Blog 2: On Being Weird

March 1, 2023



Somewhere along the way i have come to recognize i am weird.  But now i recognize this weirdness is OK.  i’ve given myself permission to be weird, just as i have given myself permission to be an achiever.  And i have the work of James Clear and Craig Groeschel to thank for this growing confidence in my inherent weirdness. 
Some 15 years ago i stumbled over the Enneagram and identified myself as an ‘achiever’.  This self-identification was empowering for me and it came on the back of having done some genogram work to recognize the impact of an over-critical and emotionally absent father.  i recognized that deep within me was a little boy saying ’look at me, Daddy’, crying out for recognition.  The accolades i didn’t get with Dad were sought after in others.  Inherently i was driven to achievement to gain those accolades.  The Enneagram helped me to identify that i was wired as an achiever and that this came with strengths and weaknesses.  i needed to reign in the achiever to harness these strengths for the good of others while not allowing this inherent drive to get out of hand and cost my relationships. 
So while i was a fastidious planner (for example I always planned tomorrow today and could always be captured with a coloured piece of paper full of ‘to dos’), i developed strategies to reign the achiever.  i expected less of myself.  i was OK.  I didn’t need your accolades.  But within this balance was still maximizing the habits (such as daily planning) that allowed me to serve my passion – to help others up.  i observed myself and others around me.  i knew there were many others more talented than i, but i knew i understood myself enough to maximise what i had.  It felt like others were using 40% of their capacity whereas i was using 80% of mine.  And that made the difference.  Donald Bradman’s comment that there were others more talented then he, but his discipline was the significant factor in his success inspired me to lean into the disciplined habits and rhythms of life i continued to embed.  Then i noticed these habits paying off for me in a few significant events.
i completed a doctorate.  i chose to undergo the thesis as i received a difficult diagnosis with my knee and expected to be fairly incapacitated for quite a few years.  My kids were entering their senior years of school and i knew they would be completing further study at university.  i thought i could study alongside them. i am no academic writer and the exercise took me eight years.  i completed 26 edits of some chapters.  But i was disciplined with my time, knew what times of the week i would write at my best, when to edit and when to write.  i was dogged and relatively efficient.  My habits and rhythms got me home.
Then i had a complicated knee replacement that became infected after three months.  i had to recover twice.  Again i applied myself to habits and disciplines that would slowly but surely repair the knee.  Today i can walk, swim and cycle further and faster than anytime in the past 30 years.  But it is testimony to the daily disciplines of implementing physio, of being willing to be coached by the physio and implementing his advice.  After eight months the physio commented that while i reached the semi-final for how dire my situation was (with the infection), i won the grand final for recovery and jokingly offered me a job at the clinic. 
In my time as a Principal I identified that implementing a series of rhythms and habits built around Paul Browning’s thesis of trust in ‘Compelling Leadership’ made significant improvements to the school.  i broke down Browning’s 10 trust elements into daily habits i could implement and monitor.  i would often comment to others that it was the impact of the rhythm of habits that manifest in high trust, effective opinion scores and improved results.  i’ll spell these habits and rhythms in a later blog.   
And then i come across Atomic Habits by James Clear.  A thesis that resonated with my own journey, particularly the impact of the preceeding three events.  i recognized a strength in Clear’s thesis and gained confidence in my application to engaging and maintaining habits.  Others, upon reading Clear’s work commented that they could identify my actions in the book.

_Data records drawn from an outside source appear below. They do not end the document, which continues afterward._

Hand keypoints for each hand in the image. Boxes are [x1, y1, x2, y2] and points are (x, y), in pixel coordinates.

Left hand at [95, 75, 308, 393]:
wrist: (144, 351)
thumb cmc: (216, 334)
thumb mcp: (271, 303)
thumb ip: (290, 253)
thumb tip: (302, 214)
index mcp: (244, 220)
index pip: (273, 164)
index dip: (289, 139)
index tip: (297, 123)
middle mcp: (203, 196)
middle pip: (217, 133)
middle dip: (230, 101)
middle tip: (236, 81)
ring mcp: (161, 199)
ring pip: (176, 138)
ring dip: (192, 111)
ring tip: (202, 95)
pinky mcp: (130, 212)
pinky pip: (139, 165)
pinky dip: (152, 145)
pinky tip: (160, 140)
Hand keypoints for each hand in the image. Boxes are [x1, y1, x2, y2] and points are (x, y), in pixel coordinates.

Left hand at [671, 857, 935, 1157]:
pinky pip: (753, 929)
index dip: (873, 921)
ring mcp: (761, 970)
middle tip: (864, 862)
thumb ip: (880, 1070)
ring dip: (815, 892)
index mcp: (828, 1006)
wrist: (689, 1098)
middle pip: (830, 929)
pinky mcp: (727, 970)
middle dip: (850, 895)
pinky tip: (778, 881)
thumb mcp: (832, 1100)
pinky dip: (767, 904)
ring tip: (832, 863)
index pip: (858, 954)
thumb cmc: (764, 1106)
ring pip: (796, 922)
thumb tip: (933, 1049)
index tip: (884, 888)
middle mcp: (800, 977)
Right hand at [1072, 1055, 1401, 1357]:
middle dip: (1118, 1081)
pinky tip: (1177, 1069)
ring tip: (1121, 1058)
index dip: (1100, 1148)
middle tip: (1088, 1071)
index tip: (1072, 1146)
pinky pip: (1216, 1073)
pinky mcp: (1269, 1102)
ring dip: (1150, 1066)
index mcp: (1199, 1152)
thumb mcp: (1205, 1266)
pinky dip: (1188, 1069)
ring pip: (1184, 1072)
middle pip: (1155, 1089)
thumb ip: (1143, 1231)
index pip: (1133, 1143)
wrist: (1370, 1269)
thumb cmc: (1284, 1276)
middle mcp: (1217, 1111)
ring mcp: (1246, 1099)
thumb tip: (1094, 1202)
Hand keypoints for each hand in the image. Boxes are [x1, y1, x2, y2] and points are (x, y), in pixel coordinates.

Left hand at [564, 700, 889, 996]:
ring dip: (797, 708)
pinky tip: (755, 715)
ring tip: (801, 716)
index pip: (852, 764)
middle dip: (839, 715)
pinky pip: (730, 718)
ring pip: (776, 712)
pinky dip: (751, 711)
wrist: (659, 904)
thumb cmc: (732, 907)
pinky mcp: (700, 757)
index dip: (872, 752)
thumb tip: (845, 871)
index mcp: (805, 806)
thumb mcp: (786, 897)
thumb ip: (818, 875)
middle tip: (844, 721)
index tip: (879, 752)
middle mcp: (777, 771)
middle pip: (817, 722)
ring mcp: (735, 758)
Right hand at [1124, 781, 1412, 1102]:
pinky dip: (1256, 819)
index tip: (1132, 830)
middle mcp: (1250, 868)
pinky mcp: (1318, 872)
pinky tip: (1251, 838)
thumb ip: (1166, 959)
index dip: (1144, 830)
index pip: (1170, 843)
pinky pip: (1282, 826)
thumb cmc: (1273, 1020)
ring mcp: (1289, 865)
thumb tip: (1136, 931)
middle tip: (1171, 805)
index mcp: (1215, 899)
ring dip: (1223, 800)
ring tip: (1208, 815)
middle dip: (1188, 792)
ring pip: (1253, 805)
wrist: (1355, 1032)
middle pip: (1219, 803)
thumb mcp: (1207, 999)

Which brings me to a recent podcast by Carey Niewhioff & Craig Groeschel (CNLP 553) where i have identified my ‘weirdness’.  Groeschel identifies the implementation of these habits as having an appearance of weirdness but endorses that it is a hallmark of success . . . and that success is embedded in weirdness.  Bradman threw a golf ball at a galvinised iron water tank.  My relentless application to ongoing habits realise resilience, persistence and discipline.  There is nothing flash about me, but i know i am dogged.  And i rest in that confidence as I apply myself to helping others up.  As Groeschel quips “If you’re not doing something that other people call odd, you probably won’t do something a lot of people call great”. That’s weird . . . your life caddy.